----- PASSAGE

Monday 23 February 2009

Steinbeck Country - Salinas California

John Steinbeck called books: “One of the few authentic magics our species has created.” He wrote 32 of them. And in masterpieces such as East of Eden, The Grapes of Wrath and Cannery Row, the Nobel Prize winning novelist harvested his birthplace, Salinas, California and its surrounding valleys and nearby Monterey Coast as thoroughly and intensely as any local farmer.

When I travelled to Salinas in search of Steinbeck country, I also revisited his books. They are still immensely readable. I almost didn’t write this article because I couldn’t break away from the story of “East of Eden’s” beautiful “monster”, Cathy Eames and the feuding brothers, Adam and Charles Trask. In The Grapes of Wrath he told the world one of the most serious tales of our time. With this story of a family’s desperate flight to an unwelcoming California from the Oklahoma dust bowl Steinbeck shattered the American dream. Then, in Cannery Row Steinbeck reminds us that life is sometimes good when with warmth and humour he celebrates the lives of the people and marine life along the Pacific Shore in Monterey just a few miles west. A reader of East of Eden will know the town of Salinas and the Salinas Valley even if they have never been to America.

----------
----- EXCERPTED RECORDS

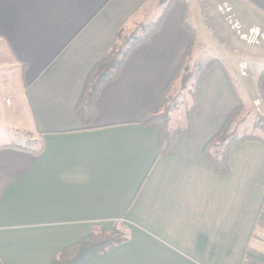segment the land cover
<instances>
[{"label": "crops", "instance_id": "obj_1", "mask_svg": "<svg viewBox=\"0 0 264 264\" xmlns=\"http://www.w3.org/2000/svg\"><path fill=\"white\" fill-rule=\"evenodd\" d=\"M163 2L0 0V50L17 71L0 77L2 264H51L118 223L127 241L89 264H264L263 145L231 149L222 176L203 155L235 107L221 67L203 76L192 128L168 153L158 157L156 131L138 123L190 42L186 1H171L159 31L101 88L92 123L75 113L118 33L153 22ZM223 4L242 28L264 32V0ZM262 73L250 90L264 103Z\"/></svg>", "mask_w": 264, "mask_h": 264}, {"label": "trees", "instance_id": "obj_2", "mask_svg": "<svg viewBox=\"0 0 264 264\" xmlns=\"http://www.w3.org/2000/svg\"><path fill=\"white\" fill-rule=\"evenodd\" d=\"M172 0L160 9L158 17L150 23L137 25L138 33L132 34L128 38L123 36L120 31L117 40L111 47L105 57L98 62L88 74L81 96L75 106V113L81 118L83 124L88 126L96 116V100L101 88L115 81L121 71V68L127 57L135 49L149 43L151 38L159 31L164 17L169 9ZM186 10L182 16V27L190 35V42L184 51L177 68L167 85L159 93L156 106L148 111L140 120L139 124L152 127L157 133L158 157L168 153L172 147L174 139L188 133L192 128V117L197 110V88L205 73L214 65L221 67L229 91L235 102V108L229 114L218 133L213 136L204 146L203 155L205 159L213 166L216 174L226 175L228 173V154L229 151L237 146L247 142H259L264 147V139L252 133H238L233 127L237 118L244 109L243 101L229 78L224 66L216 59L199 61L195 64V70L192 72L189 64L192 59V53L195 48L198 35L188 23ZM194 77V92L191 108L186 111V124L182 128L170 129L168 126L169 115L166 108L167 95L173 84L181 78V83ZM264 76V72L261 74ZM260 124L254 126V129L264 131L262 120ZM127 241L124 230L119 229L116 224L106 232H93L88 236L78 240L76 243L62 250L52 261L51 264H89L95 257L104 254L112 248ZM0 264H2L0 262Z\"/></svg>", "mask_w": 264, "mask_h": 264}, {"label": "rangeland", "instance_id": "obj_3", "mask_svg": "<svg viewBox=\"0 0 264 264\" xmlns=\"http://www.w3.org/2000/svg\"><path fill=\"white\" fill-rule=\"evenodd\" d=\"M184 1L189 5L188 23L198 35L194 57L189 64L192 72L195 70L194 66L197 62H204L210 57L212 59L215 57L214 59L224 63L226 65L224 68L244 104V109L233 127L239 134L252 133L264 139V131L259 132L254 129L255 125L261 123L260 120L264 127V112L261 108L254 106V102L260 100L258 92L250 90L251 81L264 72V32L251 28L256 30L260 36L255 40L248 38L249 29L242 28L232 8L223 4L224 0ZM162 7L163 5L159 10ZM135 33H138L137 27L129 32H123V36L128 38ZM210 48L213 50L211 51ZM11 61L12 57L8 50H0V77L4 83L8 80L7 72L14 71L13 68H10ZM184 77L185 75H183L182 83L179 78L173 84V88L167 95L166 108L169 118H171L170 125L173 127L185 126L186 111L192 105L194 77L188 81H185L186 77L185 80ZM10 134L11 139L15 138L12 136V132ZM116 226L124 230L122 224L118 223Z\"/></svg>", "mask_w": 264, "mask_h": 264}, {"label": "built area", "instance_id": "obj_4", "mask_svg": "<svg viewBox=\"0 0 264 264\" xmlns=\"http://www.w3.org/2000/svg\"><path fill=\"white\" fill-rule=\"evenodd\" d=\"M259 33L254 30V29H250L248 31V38H252V39H256L257 37H259ZM246 37V36H245ZM254 106H256V108H261V110L264 112V103L260 102V100H257L256 102H254Z\"/></svg>", "mask_w": 264, "mask_h": 264}]
</instances>
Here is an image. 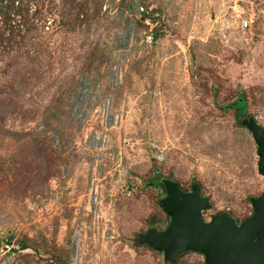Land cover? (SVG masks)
<instances>
[{"label":"rangeland","instance_id":"obj_1","mask_svg":"<svg viewBox=\"0 0 264 264\" xmlns=\"http://www.w3.org/2000/svg\"><path fill=\"white\" fill-rule=\"evenodd\" d=\"M239 97L264 128V0H0V264H204L136 238L163 177L252 213Z\"/></svg>","mask_w":264,"mask_h":264},{"label":"water","instance_id":"obj_2","mask_svg":"<svg viewBox=\"0 0 264 264\" xmlns=\"http://www.w3.org/2000/svg\"><path fill=\"white\" fill-rule=\"evenodd\" d=\"M240 124L250 133L255 145L256 171L264 175V128L253 116H241ZM164 193L157 199L168 223L161 230L154 224L137 235V242L162 253V259L174 263L183 252L203 256L204 264H264V191L248 196L252 213L236 224L227 211L212 214L207 222L201 212L208 198L192 183L182 190L169 177L160 178Z\"/></svg>","mask_w":264,"mask_h":264},{"label":"trees","instance_id":"obj_3","mask_svg":"<svg viewBox=\"0 0 264 264\" xmlns=\"http://www.w3.org/2000/svg\"><path fill=\"white\" fill-rule=\"evenodd\" d=\"M159 34L158 33H154V35L152 36L153 38H156L157 36H158ZM240 98V97H239ZM237 98L233 103H231L230 105L232 106L233 104H235V102H237V101H240V104H241V107H242V110H239V111H237V110H234V113L236 114V115H238V117L240 118L242 115L243 116H246L245 115V104H244V100L242 99V98ZM21 181V180H20ZM19 181V182H20ZM159 182H160V180H158ZM197 184V183H196ZM179 186V185H178ZM198 186H199V188H200V185L198 184ZM229 214V213H228ZM230 215V214H229ZM231 216V215H230ZM153 224V223H152ZM156 227V226H155ZM7 243H9V241H7V240H5V245L7 244ZM21 247H25L24 246V244H21ZM180 255V254H179Z\"/></svg>","mask_w":264,"mask_h":264},{"label":"built area","instance_id":"obj_4","mask_svg":"<svg viewBox=\"0 0 264 264\" xmlns=\"http://www.w3.org/2000/svg\"><path fill=\"white\" fill-rule=\"evenodd\" d=\"M248 25V21L247 20H243L242 23L240 24L241 28H245Z\"/></svg>","mask_w":264,"mask_h":264},{"label":"flooded vegetation","instance_id":"obj_5","mask_svg":"<svg viewBox=\"0 0 264 264\" xmlns=\"http://www.w3.org/2000/svg\"><path fill=\"white\" fill-rule=\"evenodd\" d=\"M178 257V256H177Z\"/></svg>","mask_w":264,"mask_h":264}]
</instances>
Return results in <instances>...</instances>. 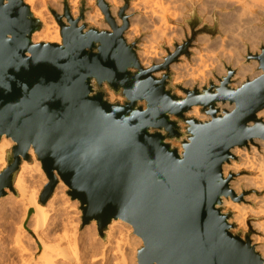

----------

**CHALLENGES:**
1. List every Steinbeck book mentioned by title in the article about Steinbeck country.
2. Carry on with the Steinbeck country article, continuing after its final sentence.

**ANSWERS TO EACH TASK:**
1.
East of Eden
The Grapes of Wrath
Cannery Row

2.
In an era when creative writing teachers often discourage aspiring novelists from too much description, Steinbeck never shrank from describing his landscape. Read the first three pages of East of Eden and it’s all there -the geography, the geology and the history of what he would call the “Valley of the World” Salinas is a hundred miles south of San Francisco. In East of Eden, Steinbeck tells us that Adam Trask travelled here from Connecticut with his treacherous love Cathy, because the Southwestern Pacific Railroad , in its efforts to increase traffic, advertised the area heavily: “Adam had seen and studied a fine color broadside which set forth the valley as that region which heaven unsuccessfully imitated. A train still comes through Salinas stopping a couple of blocks north of the Steinbeck Centre where the great mans’s portrait gazes down Main Street. These days it is Amtrak’s Coast Starlight, the luxury sleeper train that runs along the coast from Seattle to Los Angeles and features observation cars with pivoting armchairs and a restaurant car with the best in Californian food and wine. On the four hour journey from San Francisco (yes four hours - they take their time so that you can savour the scenery), I claimed a seat in one of those armchairs and watched as the golden Salinas Valley approached through the June sunshine.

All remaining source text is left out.